The dry aroma coming out of the bag is exceptional, with strong scents of peanut butter, raspberry, licorice, and cherry blossoms. Coming out of the cup, those scents morph a little bit; now I’m picking up notes of hazelnut, cherry, and red apple.

Up front, the flavor of the Finca La Fany is delightfully sweet. It has a buttery, creamy, chocolate base that slip-slides over the palate, which is then followed by a steady stream of juicy fruit and cane sugar. I’m picking up tastes of cherries, red apple, raspberry, and citrus.

As the cup cools off, these flavors don’t change as much as they do intensify while other elements come into play. That red apple tastes much crisper, that cherry is more juicy and delicious, that cane sugar is sweeter, that chocolaty bed gets a little darker, and the citrus fleshes out into a really great, well-rounded acidity that is soft and subtle, but perfectly complementary to the overall flavor.

What I’m enjoying most, though, surprisingly, is the finish. Each sip while the cup is cooled off finishes off with a honey sweetness, vanilla creaminess, and a smack of candied roasted almonds.

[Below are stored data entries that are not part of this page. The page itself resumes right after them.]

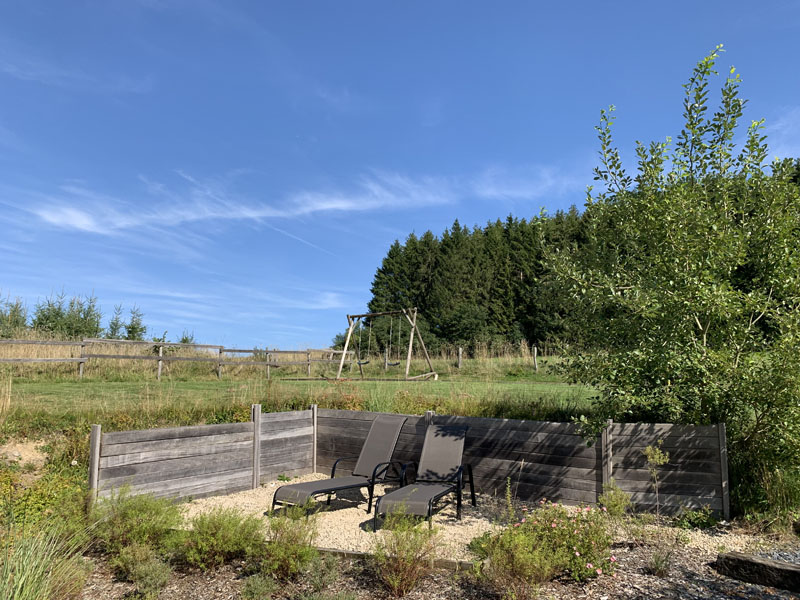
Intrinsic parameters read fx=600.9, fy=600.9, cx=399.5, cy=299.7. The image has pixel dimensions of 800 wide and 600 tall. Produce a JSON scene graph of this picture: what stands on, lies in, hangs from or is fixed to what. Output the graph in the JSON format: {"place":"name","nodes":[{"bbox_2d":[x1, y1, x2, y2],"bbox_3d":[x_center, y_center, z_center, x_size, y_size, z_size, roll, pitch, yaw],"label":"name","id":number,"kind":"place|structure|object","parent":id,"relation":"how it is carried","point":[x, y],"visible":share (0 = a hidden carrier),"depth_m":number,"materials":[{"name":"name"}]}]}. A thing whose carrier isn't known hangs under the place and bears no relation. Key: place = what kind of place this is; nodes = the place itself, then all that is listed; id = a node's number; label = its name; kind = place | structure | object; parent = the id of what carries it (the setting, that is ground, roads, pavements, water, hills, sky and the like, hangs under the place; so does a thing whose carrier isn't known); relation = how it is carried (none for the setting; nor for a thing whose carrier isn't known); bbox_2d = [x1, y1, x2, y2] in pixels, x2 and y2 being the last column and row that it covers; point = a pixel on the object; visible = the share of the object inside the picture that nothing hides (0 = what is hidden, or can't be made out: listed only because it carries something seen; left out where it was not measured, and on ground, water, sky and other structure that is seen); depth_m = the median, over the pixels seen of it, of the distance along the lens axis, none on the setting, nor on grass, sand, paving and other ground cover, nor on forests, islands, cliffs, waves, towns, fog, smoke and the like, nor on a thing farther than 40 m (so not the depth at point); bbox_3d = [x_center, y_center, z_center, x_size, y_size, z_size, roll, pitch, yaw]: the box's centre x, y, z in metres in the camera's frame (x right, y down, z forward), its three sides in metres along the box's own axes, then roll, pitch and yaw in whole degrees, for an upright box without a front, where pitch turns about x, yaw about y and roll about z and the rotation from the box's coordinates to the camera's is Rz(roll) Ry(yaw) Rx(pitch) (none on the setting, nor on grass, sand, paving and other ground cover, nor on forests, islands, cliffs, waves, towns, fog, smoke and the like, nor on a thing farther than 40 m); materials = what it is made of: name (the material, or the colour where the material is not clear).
{"place":"outdoors","nodes":[
{"label":"outdoors","id":0,"kind":"place"},
{"bbox_2d":[0,328,579,384],"label":"grass field","id":1,"kind":"structure","parent":0,"point":[552,358],"materials":[{"name":"green plant"}]},
{"bbox_2d":[0,293,27,334],"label":"conifer tree","id":2,"kind":"object","parent":1,"relation":"on","point":[17,305],"visible":0.77,"depth_m":32.73,"materials":[{"name":"plant"}]},
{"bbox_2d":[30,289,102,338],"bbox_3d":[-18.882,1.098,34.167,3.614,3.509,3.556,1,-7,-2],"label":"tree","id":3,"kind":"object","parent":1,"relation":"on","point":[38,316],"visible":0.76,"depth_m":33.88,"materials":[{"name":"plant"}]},
{"bbox_2d":[106,303,125,340],"bbox_3d":[-17.549,1.742,37.101,1.802,3.094,1.833,1,-7,-2],"label":"conifer tree","id":4,"kind":"object","parent":1,"relation":"on","point":[115,328],"visible":0.73,"depth_m":37.03,"materials":[{"name":"plant"}]},
{"bbox_2d":[123,304,147,340],"bbox_3d":[-16.384,1.808,37.220,1.835,3.080,1.853,1,-7,-2],"label":"conifer tree","id":5,"kind":"object","parent":1,"relation":"on","point":[133,328],"visible":0.77,"depth_m":37.14,"materials":[{"name":"plant"}]},
{"bbox_2d":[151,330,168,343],"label":"shrub","id":6,"kind":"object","parent":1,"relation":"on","point":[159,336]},
{"bbox_2d":[1,337,352,380],"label":"wooden fence","id":7,"kind":"object","parent":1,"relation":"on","point":[159,372],"visible":0.87,"depth_m":20.34,"materials":[{"name":"brown wood"}]},
{"bbox_2d":[179,330,195,343],"bbox_3d":[-12.474,2.619,35.075,1.392,1.877,1.435,1,-7,-2],"label":"tree","id":8,"kind":"object","parent":1,"relation":"on","point":[186,340],"visible":0.48,"depth_m":35.06,"materials":[{"name":"green plant"}]},
{"bbox_2d":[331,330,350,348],"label":"shrub","id":9,"kind":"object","parent":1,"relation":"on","point":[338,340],"visible":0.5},
{"bbox_2d":[383,348,387,369],"bbox_3d":[-0.634,2.795,26.648,0.162,1.247,0.165,1,-7,-2],"label":"fence post","id":10,"kind":"object","parent":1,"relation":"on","point":[386,360],"visible":0.94,"depth_m":26.62,"materials":[{"name":"wood"}]},
{"bbox_2d":[456,347,462,368],"bbox_3d":[2.572,2.661,25.928,0.202,1.155,0.204,1,-7,-2],"label":"fence post","id":11,"kind":"object","parent":1,"relation":"on","point":[459,360],"visible":0.96,"depth_m":25.88,"materials":[{"name":"wood"}]},
{"bbox_2d":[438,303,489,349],"label":"tree","id":12,"kind":"object","parent":1,"relation":"on","point":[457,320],"visible":0.94,"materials":[{"name":"green plant"}]},
{"bbox_2d":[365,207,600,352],"label":"conifer forest","id":13,"kind":"object","parent":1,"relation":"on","point":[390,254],"visible":0.42,"materials":[{"name":"green plant"}]},
{"bbox_2d":[533,346,537,371],"bbox_3d":[5.787,2.657,25.637,0.179,1.291,0.185,1,-7,-2],"label":"fence post","id":14,"kind":"object","parent":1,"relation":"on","point":[535,357],"visible":0.98,"depth_m":25.60,"materials":[{"name":"wood"}]},
{"bbox_2d":[2,374,601,417],"label":"lawn","id":15,"kind":"structure","parent":0,"point":[72,389],"materials":[{"name":"green plant"}]},
{"bbox_2d":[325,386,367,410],"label":"shrub","id":16,"kind":"object","parent":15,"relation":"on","point":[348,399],"visible":0.41,"depth_m":10.68,"materials":[{"name":"plant"}]},
{"bbox_2d":[334,307,437,380],"bbox_3d":[-0.628,1.704,22.297,3.397,2.698,2.648,-3,-8,29],"label":"swing set","id":17,"kind":"object","parent":15,"relation":"on","point":[345,352],"visible":0.98,"depth_m":22.07,"materials":[{"name":"brown wood"}]},
{"bbox_2d":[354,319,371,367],"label":"swing","id":18,"kind":"object","parent":17,"relation":"hanging from","point":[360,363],"visible":0.88,"depth_m":20.49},
{"bbox_2d":[386,313,402,365],"bbox_3d":[-0.139,1.299,19.406,0.442,1.743,0.639,1,-7,-2],"label":"swing","id":19,"kind":"object","parent":17,"relation":"hanging from","point":[396,363],"visible":0.83,"depth_m":19.21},
{"bbox_2d":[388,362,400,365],"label":"swing seat","id":20,"kind":"object","parent":17,"relation":"hanging from","point":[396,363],"visible":0.58,"depth_m":20.59,"materials":[{"name":"black rubber"}]},
{"bbox_2d":[30,166,574,237],"label":"cloud","id":21,"kind":"structure","parent":0,"point":[333,205],"materials":[{"name":"white"}]},
{"bbox_2d":[0,0,799,353],"label":"sky","id":22,"kind":"structure","parent":0,"point":[431,120],"materials":[{"name":"blue"}]},
{"bbox_2d":[176,474,759,568],"label":"gravel ground","id":23,"kind":"structure","parent":0,"point":[332,498],"materials":[{"name":"beige gravel"}]},
{"bbox_2d":[270,411,409,517],"bbox_3d":[-0.593,1.806,6.673,0.693,0.999,1.688,-5,-9,40],"label":"lounge chair","id":24,"kind":"object","parent":23,"relation":"on","point":[308,486],"visible":0.98,"depth_m":6.83,"materials":[{"name":"grey fabric"}]},
{"bbox_2d":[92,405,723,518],"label":"wooden fence","id":25,"kind":"object","parent":23,"relation":"on","point":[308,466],"visible":0.77,"depth_m":6.86,"materials":[{"name":"grey wood"}]},
{"bbox_2d":[373,420,477,530],"bbox_3d":[0.321,1.806,6.313,0.690,0.929,1.734,-2,-7,18],"label":"lounge chair","id":26,"kind":"object","parent":23,"relation":"on","point":[400,491],"visible":0.99,"depth_m":6.56,"materials":[{"name":"grey fabric"}]},
{"bbox_2d":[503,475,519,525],"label":"small plant","id":27,"kind":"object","parent":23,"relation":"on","point":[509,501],"visible":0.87,"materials":[{"name":"green plant"}]},
{"bbox_2d":[643,444,670,517],"bbox_3d":[2.518,1.813,5.880,0.315,0.815,0.324,1,-7,-2],"label":"sapling","id":28,"kind":"object","parent":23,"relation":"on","point":[648,449],"visible":0.98,"depth_m":5.90,"materials":[{"name":"plant"}]},
{"bbox_2d":[675,506,716,529],"bbox_3d":[2.891,2.137,5.863,0.486,0.267,0.452,1,-7,-2],"label":"shrub","id":29,"kind":"object","parent":23,"relation":"on","point":[701,518],"visible":0.86,"depth_m":5.84,"materials":[{"name":"green plant"}]},
{"bbox_2d":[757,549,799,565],"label":"gravel patch","id":30,"kind":"structure","parent":0,"point":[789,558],"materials":[{"name":"grey gravel"}]},
{"label":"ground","id":31,"kind":"structure","parent":0},
{"bbox_2d":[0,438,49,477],"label":"dirt patch","id":32,"kind":"object","parent":31,"relation":"on","point":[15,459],"visible":0.65,"depth_m":6.98,"materials":[{"name":"beige soil"}]},
{"bbox_2d":[0,466,90,542],"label":"shrub","id":33,"kind":"object","parent":31,"relation":"on","point":[35,496],"visible":0.59,"depth_m":5.10,"materials":[{"name":"green plant"}]},
{"bbox_2d":[62,536,798,599],"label":"mulch bed","id":34,"kind":"object","parent":31,"relation":"on","point":[645,575],"visible":0.55,"depth_m":4.27,"materials":[{"name":"brown wood"}]},
{"bbox_2d":[0,524,93,599],"label":"ornamental grass","id":35,"kind":"structure","parent":34,"relation":"on","point":[22,580],"materials":[{"name":"green plant"}]},
{"bbox_2d":[90,488,182,559],"bbox_3d":[-2.084,1.776,4.752,0.844,0.601,0.815,1,-7,-2],"label":"shrub","id":36,"kind":"object","parent":34,"relation":"on","point":[130,515],"visible":0.86,"depth_m":4.65,"materials":[{"name":"green plant"}]},
{"bbox_2d":[113,545,171,599],"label":"shrub","id":37,"kind":"object","parent":34,"relation":"on","point":[148,573],"visible":0.99,"depth_m":3.94,"materials":[{"name":"green plant"}]},
{"bbox_2d":[177,506,261,570],"bbox_3d":[-1.373,1.785,4.529,0.753,0.481,0.717,1,-7,-2],"label":"shrub","id":38,"kind":"object","parent":34,"relation":"on","point":[207,528],"visible":0.96,"depth_m":4.42,"materials":[{"name":"green plant"}]},
{"bbox_2d":[240,573,277,599],"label":"shrub","id":39,"kind":"object","parent":34,"relation":"on","point":[252,587],"visible":1,"depth_m":3.83,"materials":[{"name":"green plant"}]},
{"bbox_2d":[252,505,318,580],"bbox_3d":[-0.838,1.766,4.374,0.594,0.538,0.602,1,-7,-2],"label":"shrub","id":40,"kind":"object","parent":34,"relation":"on","point":[287,562],"visible":0.96,"depth_m":4.30,"materials":[{"name":"green plant"}]},
{"bbox_2d":[303,552,341,597],"bbox_3d":[-0.515,1.843,3.973,0.323,0.340,0.346,1,-7,-2],"label":"shrub","id":41,"kind":"object","parent":34,"relation":"on","point":[325,577],"visible":1,"depth_m":3.95,"materials":[{"name":"green plant"}]},
{"bbox_2d":[314,546,477,571],"bbox_3d":[-0.195,2.019,4.643,1.847,0.109,0.150,-1,-7,13],"label":"wooden edging","id":42,"kind":"object","parent":34,"relation":"on","point":[345,552],"visible":0.31,"depth_m":4.59,"materials":[{"name":"brown wood"}]},
{"bbox_2d":[371,507,438,595],"bbox_3d":[0.025,1.723,4.151,0.603,0.638,0.615,1,-7,-2],"label":"shrub","id":43,"kind":"object","parent":34,"relation":"on","point":[391,582],"visible":0.99,"depth_m":4.09,"materials":[{"name":"plant"}]},
{"bbox_2d":[472,518,559,599],"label":"shrub","id":44,"kind":"object","parent":34,"relation":"on","point":[524,567],"visible":0.97,"depth_m":3.88,"materials":[{"name":"plant"}]},
{"bbox_2d":[512,499,616,581],"bbox_3d":[1.243,1.814,4.558,0.878,0.581,0.814,1,-7,-2],"label":"flowering shrub","id":45,"kind":"object","parent":34,"relation":"on","point":[577,555],"visible":0.81,"depth_m":4.44,"materials":[{"name":"plant"}]},
{"bbox_2d":[599,482,630,517],"bbox_3d":[2.071,1.987,5.812,0.354,0.438,0.371,1,-7,-2],"label":"shrub","id":46,"kind":"object","parent":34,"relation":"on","point":[620,493],"visible":0.88,"depth_m":5.79,"materials":[{"name":"green plant"}]},
{"bbox_2d":[646,549,673,575],"bbox_3d":[1.964,1.969,4.542,0.312,0.231,0.319,1,-7,-2],"label":"small plant","id":47,"kind":"object","parent":34,"relation":"on","point":[660,568],"visible":0.9,"depth_m":4.51,"materials":[{"name":"plant"}]},
{"bbox_2d":[714,551,799,591],"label":"wooden beam","id":48,"kind":"structure","parent":34,"relation":"on","point":[792,570],"depth_m":4.33,"materials":[{"name":"brown wood"}]},
{"bbox_2d":[536,47,799,500],"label":"tree","id":49,"kind":"object","parent":31,"relation":"on","point":[721,221],"visible":0.99,"depth_m":6.50,"materials":[{"name":"green plant"}]},
{"bbox_2d":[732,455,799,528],"label":"tall grass","id":50,"kind":"structure","parent":31,"relation":"on","point":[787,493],"materials":[{"name":"green plant"}]}
]}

Medium body; smooth body; soft orange acidity; clean finish.

the bottom line:

El Salvador Finca La Fany, from Metropolis Coffee Company, is a really fine cup of coffee. A very solid offering from a region that my palate has always considered kinda sorta… “Meh.” Like I’ve said a million billion times, I like El Salvadoran coffees just fine—they don’t dazzle or wow me, but they’re typically pretty tasty cups (albeit blasé).

This El Salvadoran rises a little above the “meh” level and touches down somewhere between “Hmmm” and “Mmmm.” It’s a bright, clean cup that has a well-rounded body and smooth, fruity flavors that do not disappoint.

If you’re looking for a delicious “any time of day” coffee, look no further.